Wanna check if an array contains any items? Just test for the length:

int n;
...;
if (n) we_have_items();

So conceptually, a conditional has two forms:

  • a predicate form with some expression that evaluates to a boolean-interpretable value.
  • a container form with a single variable to check that this container is not-empty.

While Python has actual boolean types rather than overloading integers, it keeps this very popular mechanism for collections. For example, None (Python's null equivalent), empty strings "", empty lists [], and empty dicts {} all evaluate to False in a boolean context. This usually does what you want, and if it doesn't, you can be explicit about your requirements.
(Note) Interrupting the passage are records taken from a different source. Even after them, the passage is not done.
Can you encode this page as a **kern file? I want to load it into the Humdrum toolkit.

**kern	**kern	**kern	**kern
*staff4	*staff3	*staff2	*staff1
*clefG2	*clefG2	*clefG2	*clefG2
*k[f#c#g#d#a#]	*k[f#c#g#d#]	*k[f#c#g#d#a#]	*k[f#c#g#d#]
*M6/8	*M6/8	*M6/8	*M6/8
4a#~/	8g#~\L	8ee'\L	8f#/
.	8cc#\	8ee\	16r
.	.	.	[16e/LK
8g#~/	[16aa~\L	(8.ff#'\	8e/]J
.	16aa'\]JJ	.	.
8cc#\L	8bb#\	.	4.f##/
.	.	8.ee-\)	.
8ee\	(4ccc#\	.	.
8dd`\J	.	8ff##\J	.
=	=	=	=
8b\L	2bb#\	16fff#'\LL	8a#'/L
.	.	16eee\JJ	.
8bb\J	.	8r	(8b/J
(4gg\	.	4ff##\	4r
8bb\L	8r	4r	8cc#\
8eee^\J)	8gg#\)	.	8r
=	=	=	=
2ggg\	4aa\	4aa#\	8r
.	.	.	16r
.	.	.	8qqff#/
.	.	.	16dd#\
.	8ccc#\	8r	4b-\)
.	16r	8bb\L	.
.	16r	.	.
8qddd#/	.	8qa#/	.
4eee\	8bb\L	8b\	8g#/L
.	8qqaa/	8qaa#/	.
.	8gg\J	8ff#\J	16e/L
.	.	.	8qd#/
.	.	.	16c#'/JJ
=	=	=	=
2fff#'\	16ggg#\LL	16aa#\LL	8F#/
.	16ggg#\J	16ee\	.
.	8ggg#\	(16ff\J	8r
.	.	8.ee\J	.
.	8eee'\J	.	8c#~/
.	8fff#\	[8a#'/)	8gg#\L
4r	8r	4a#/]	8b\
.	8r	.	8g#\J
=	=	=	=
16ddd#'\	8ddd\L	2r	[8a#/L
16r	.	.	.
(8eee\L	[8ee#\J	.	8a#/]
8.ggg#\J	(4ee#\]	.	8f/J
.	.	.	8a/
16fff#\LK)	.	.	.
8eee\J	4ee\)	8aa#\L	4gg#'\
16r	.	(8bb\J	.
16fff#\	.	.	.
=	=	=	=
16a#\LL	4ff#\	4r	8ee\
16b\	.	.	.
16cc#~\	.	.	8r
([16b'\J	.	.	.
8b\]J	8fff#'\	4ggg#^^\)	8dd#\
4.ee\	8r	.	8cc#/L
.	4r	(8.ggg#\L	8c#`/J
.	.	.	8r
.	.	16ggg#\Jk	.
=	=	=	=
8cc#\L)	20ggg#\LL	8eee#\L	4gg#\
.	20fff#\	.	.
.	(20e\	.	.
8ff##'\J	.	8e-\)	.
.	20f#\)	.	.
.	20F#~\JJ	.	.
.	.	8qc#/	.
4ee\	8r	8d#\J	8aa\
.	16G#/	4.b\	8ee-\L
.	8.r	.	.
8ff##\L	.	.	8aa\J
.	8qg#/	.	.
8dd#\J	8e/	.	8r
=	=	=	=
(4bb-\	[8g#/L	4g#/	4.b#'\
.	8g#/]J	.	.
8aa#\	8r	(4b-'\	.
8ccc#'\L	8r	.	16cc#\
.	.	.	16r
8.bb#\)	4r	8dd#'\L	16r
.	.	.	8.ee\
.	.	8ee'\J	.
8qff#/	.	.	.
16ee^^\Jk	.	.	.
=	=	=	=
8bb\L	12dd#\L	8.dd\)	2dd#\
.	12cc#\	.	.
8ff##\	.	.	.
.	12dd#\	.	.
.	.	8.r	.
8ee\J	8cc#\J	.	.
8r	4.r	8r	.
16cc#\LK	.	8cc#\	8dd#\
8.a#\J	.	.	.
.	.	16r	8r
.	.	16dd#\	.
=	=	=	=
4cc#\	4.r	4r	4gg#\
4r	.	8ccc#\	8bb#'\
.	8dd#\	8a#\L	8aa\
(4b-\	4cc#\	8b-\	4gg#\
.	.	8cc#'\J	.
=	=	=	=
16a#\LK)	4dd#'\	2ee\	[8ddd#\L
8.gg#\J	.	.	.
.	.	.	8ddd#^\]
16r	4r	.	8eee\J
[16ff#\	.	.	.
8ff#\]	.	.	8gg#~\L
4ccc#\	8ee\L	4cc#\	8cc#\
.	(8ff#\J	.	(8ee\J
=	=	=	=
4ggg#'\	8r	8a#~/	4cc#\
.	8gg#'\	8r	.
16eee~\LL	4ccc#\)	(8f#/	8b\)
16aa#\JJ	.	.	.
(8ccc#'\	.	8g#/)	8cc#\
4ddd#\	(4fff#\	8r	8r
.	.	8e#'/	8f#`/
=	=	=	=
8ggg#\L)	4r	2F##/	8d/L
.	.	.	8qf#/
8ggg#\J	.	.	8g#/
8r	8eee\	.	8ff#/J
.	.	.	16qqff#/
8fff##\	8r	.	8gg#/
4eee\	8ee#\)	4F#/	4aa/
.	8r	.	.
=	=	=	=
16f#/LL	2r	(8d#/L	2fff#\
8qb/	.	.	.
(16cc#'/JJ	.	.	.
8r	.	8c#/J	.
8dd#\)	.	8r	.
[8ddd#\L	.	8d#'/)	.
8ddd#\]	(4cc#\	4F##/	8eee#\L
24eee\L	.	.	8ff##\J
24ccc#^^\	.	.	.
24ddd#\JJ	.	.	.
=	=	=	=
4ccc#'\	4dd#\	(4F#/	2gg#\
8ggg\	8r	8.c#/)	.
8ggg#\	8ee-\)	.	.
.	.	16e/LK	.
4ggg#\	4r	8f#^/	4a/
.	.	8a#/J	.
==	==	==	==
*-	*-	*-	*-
For example, you can specifically test that a variable is not None:

if x is not None:
  do_something_with(x)

However, if you know that name is an optional string, then writing

if name:
  print("hello, ", name)
else:
  print("name required!")

is much more comfortable than

if bool(name):  # manually force to-bool conversion
  ...

or

if name is not None and len(name):  # explicitly state your intent: at least one character
  ...

or

if name is not None and bool(len(name)): # what the above example really means
   ...

or

if name is not None and len(xs) > 0:  # even more explicit
  ...

It is important to note that these implicit conversions are not black magic that pull the comfy rug of type safety away from under your feet. In Python, these conversions always happen quite explicitly, but if you pass a function or a builtin some value, it may perform any such conversions on that argument. For example, you can explicitly request a bool conversion via bool(some_value). So if you want to, you can think of the if EXPRESSION: ... builtin as being implemented like:

def if(EXPRESSION, then, else):
  real_if bool(EXPRESSION):
    then()
  real_else:
    else()

You can also define your own to-bool conversion for your own classes, by implementing the special __bool__(self) method. But careful! Conversions and operator overloading can get quite confusing for a user unless the semantics are obvious and intuitive. In Python, it is considered sufficiently clear for a to-bool conversion to test whether a collection or container is empty. For non-containers, it might be a good idea to use an ordinary, named method instead.

So why does it make sense for values to evaluate to True even when no to-bool conversion has been defined? User-defined types generally have reference semantics, i.e. the variable holds a pointer to the value, not the value itself. As we have seen, the if (pointer) ... C idiom tests whether a pointer is not empty, so it makes some sense to extend it even to Python which does not have reified pointers. So the conditional here does not test whether the value is true or false, but whether the variable currently holds a value. If the type had value semantics, I would find such a to-bool conversion highly confusing, but that might just be the C++-programmer in me speaking.

Другие советы

Why do all objects other than ones explicitly defined as False or "False" evaluate truthfully?

Simple explanation:

Because they do, by definition. Sorry if that seems like a tautology, but that really is the correct answer: this is the arbitrary way it works because that is the arbitrary way it is specified to work in the arbitrary, canonical rules of the language.

Philosophical explanation:

Have a look at the Zen of Python, which states:

Special cases aren't special enough to break the rules.

If the rules are that "this specific set of values are falsy and everything else is truthy," then even though it seems nonsensical to have a reference to a type being either truthy or falsy, that's a special case, and it's not special enough to break the rules.

Flame bait explanation:

Because Python lacks a proper static type system, in which the only True and False values would be True and False, and anything else would be rejected at compile time. And since you can't do that in a dynamic language, Python takes the easy way out instead of spending extra effort to do it "the right way" (and good luck defining that in this context!) even when it means accepting obviously-invalid and nonsensical code.